DEG Price Trend Feb to May 2026
The Diethylene Glycol (DEG) market showed a steady upward trend from February to April, driven by firm feedstock ethylene costs, improved downstream demand from resins, polyester, and antifreeze industries, along with tighter regional supply conditions. Asia Domestic India (Kandla) bulk prices increased from approximately $0.46/kg in early February to nearly $0.89/kg by late April, reflecting an estimated rise of about 93.5 per cent, while Asia FOB China export prices rose from around $0.39/kg to $0.81/kg, indicating an increase of nearly 107.7 per cent.
The market sentiment remained cautious despite the bullish pricing trend, as geopolitical tensions and uncertainty surrounding a potential US-Iran peace agreement continued to influence crude oil and feedstock market direction. Most downstream buyers maintained a wait-and-watch approach and avoided aggressive bulk purchasing until clearer pricing stability emerged.

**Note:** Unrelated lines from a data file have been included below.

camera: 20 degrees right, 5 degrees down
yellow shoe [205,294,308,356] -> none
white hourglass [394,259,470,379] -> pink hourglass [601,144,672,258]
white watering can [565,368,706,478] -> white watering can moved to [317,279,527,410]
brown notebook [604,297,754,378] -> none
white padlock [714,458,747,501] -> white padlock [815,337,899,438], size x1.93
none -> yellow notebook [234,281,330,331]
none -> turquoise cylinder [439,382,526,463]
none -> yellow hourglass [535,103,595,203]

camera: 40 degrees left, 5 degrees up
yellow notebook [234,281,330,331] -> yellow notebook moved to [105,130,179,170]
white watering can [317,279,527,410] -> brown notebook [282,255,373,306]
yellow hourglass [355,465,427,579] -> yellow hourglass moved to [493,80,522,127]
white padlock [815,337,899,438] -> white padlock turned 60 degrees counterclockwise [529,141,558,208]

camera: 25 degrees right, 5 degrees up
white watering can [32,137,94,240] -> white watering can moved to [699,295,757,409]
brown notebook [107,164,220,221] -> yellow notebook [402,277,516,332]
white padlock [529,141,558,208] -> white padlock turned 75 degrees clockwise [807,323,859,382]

Ethylene prices across all major trade routes recorded sharp, broad-based increases from the first week of March 2026. The escalation was driven by a combination of unplanned cracker outages in Northeast Asia, elevated naphtha and LPG feedstock costs amid firming crude oil, and accelerating demand from downstream ethylene derivatives including MEG, vinyl acetate, and polyethylene. European values diverged most sharply reaching $1.798/kg FD amplified by natural gas price volatility and energy transition compliance costs affecting production economics.

Although prices remained historically high towards late April, slight corrections emerged as buyers resisted higher offers and adopted a cautious wait-and-watch approach amid geopolitical uncertainty and expectations surrounding a possible US-Iran peace deal, which could influence crude oil and feedstock market direction.

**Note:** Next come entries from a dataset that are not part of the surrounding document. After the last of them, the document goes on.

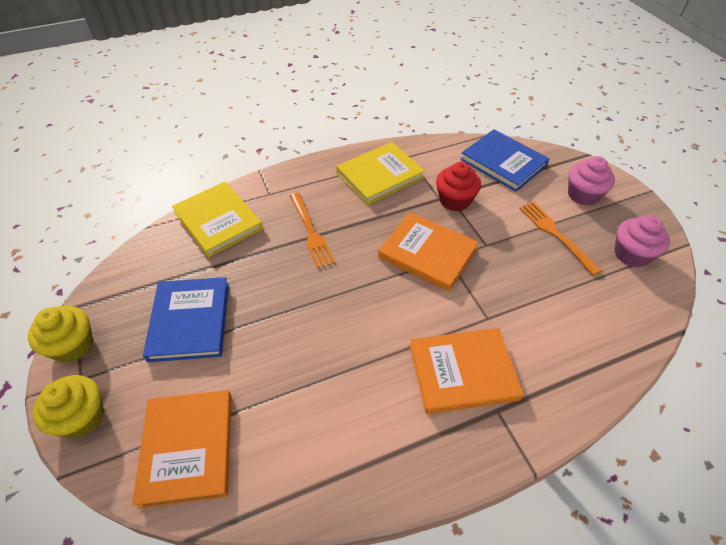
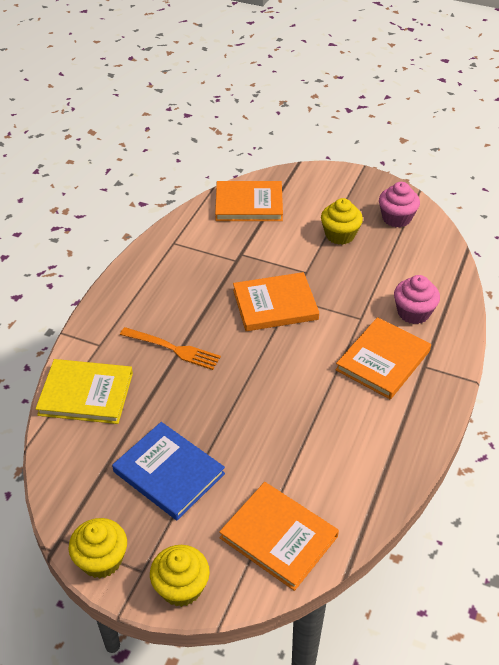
camera: 45 degrees left, 5 degrees down
yellow book [336,142,425,205] -> none
red cupcake [436,162,481,211] -> none
blue book [460,129,549,192] -> orange book [215,181,283,221]
orange fork [519,202,601,275] -> yellow cupcake [321,198,363,245]
pink cupcake [568,156,615,206] -> pink cupcake moved to [394,275,440,324]

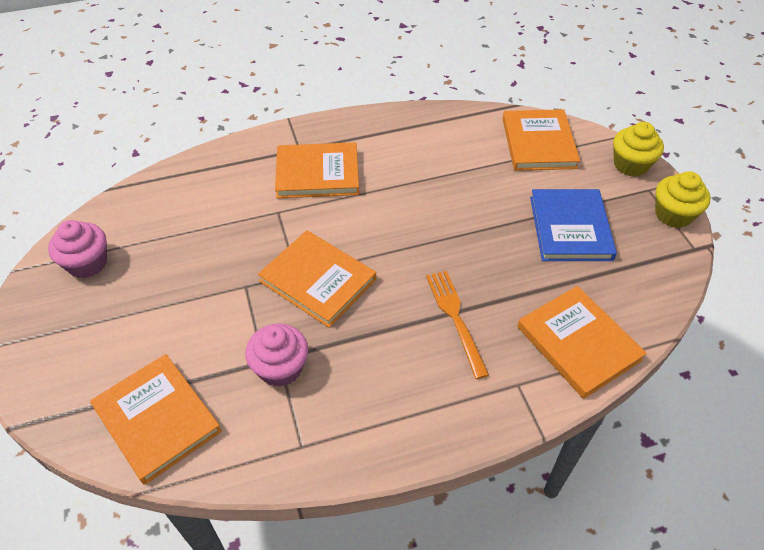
camera: 130 degrees left, 5 degrees up
yellow book [35,359,133,424] -> orange book [517,286,647,399]
yellow cupcake [321,198,363,245] -> none
pink cupcake [394,275,440,324] -> pink cupcake moved to [245,323,308,387]

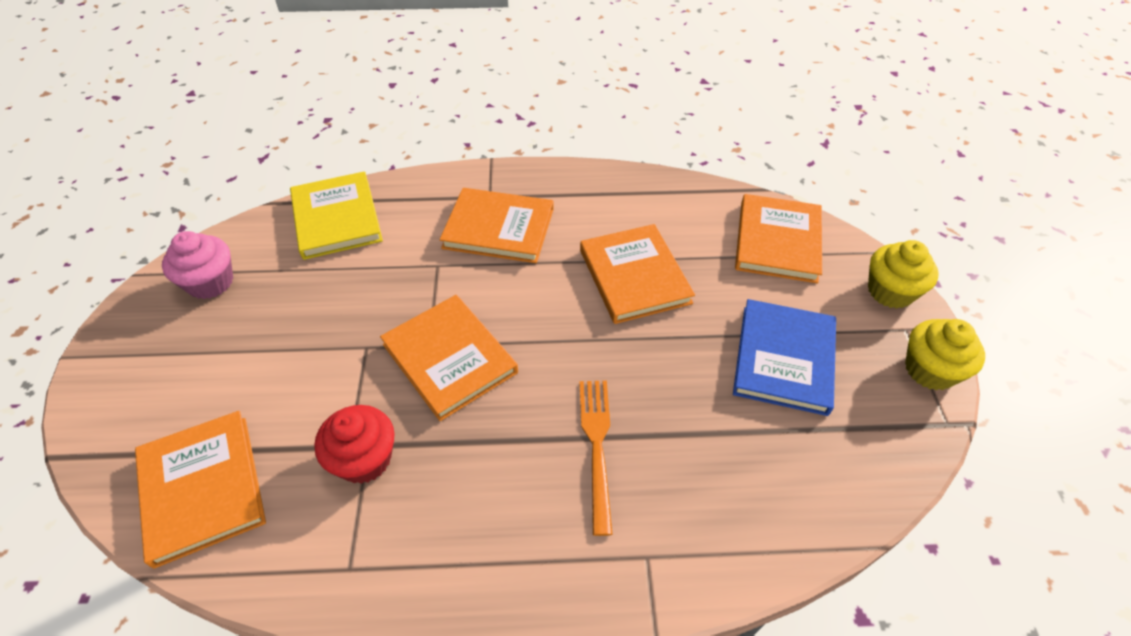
camera: 15 degrees right, 0 degrees up
pink cupcake [245,323,308,387] -> red cupcake [314,405,395,484]
orange book [517,286,647,399] -> orange book moved to [580,224,695,324]
none -> yellow book [290,171,383,260]

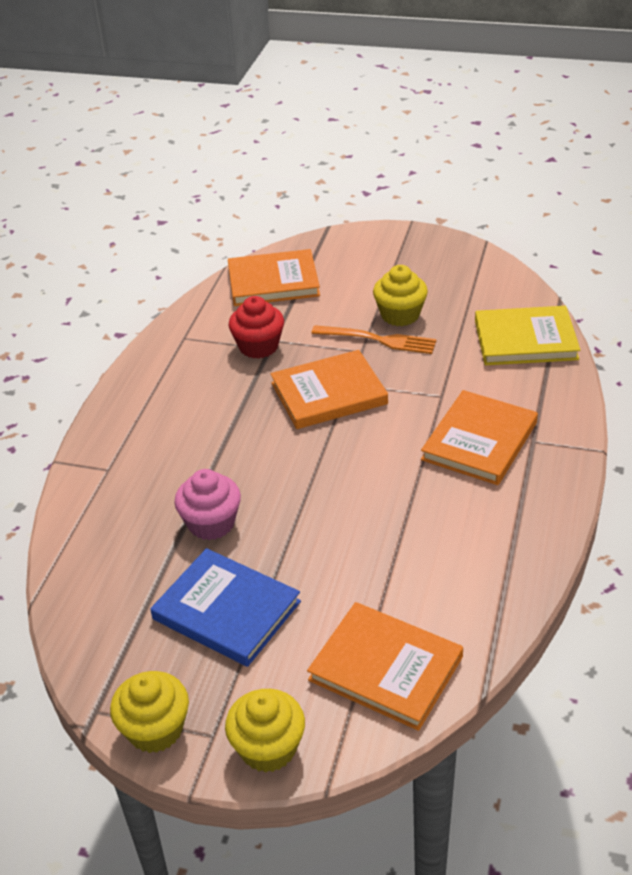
camera: 110 degrees right, 10 degrees down
pink cupcake [162,231,233,299] -> pink cupcake moved to [174,469,241,540]
orange fork [579,381,613,536] -> orange fork moved to [311,325,437,354]
orange book [580,224,695,324] -> none
none -> yellow cupcake [373,265,428,326]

For DEG Buyers: Maintain short-cycle procurement (2-4-week horizons). Avoid spot over-coverage above $0.90/kg India. Monitor ethylene cracker turnaround schedules for Q3 2026 as leading indicator of supply relief.
For DEG Producers: Cost pass-through viability remains constrained by demand resistance. Evaluate MEG/DEG split optimisation. Prioritise markets with lower price elasticity (functional fluids, pharma-adjacent).
For UPR & PU Processors: Engage in structured dialogue with DEG suppliers for quarterly pricing arrangements. Model downside DEG scenarios into finished goods pricing to avoid margin lock-in at elevated input costs.
For Traders & Distributors: Position cautiously on inventory.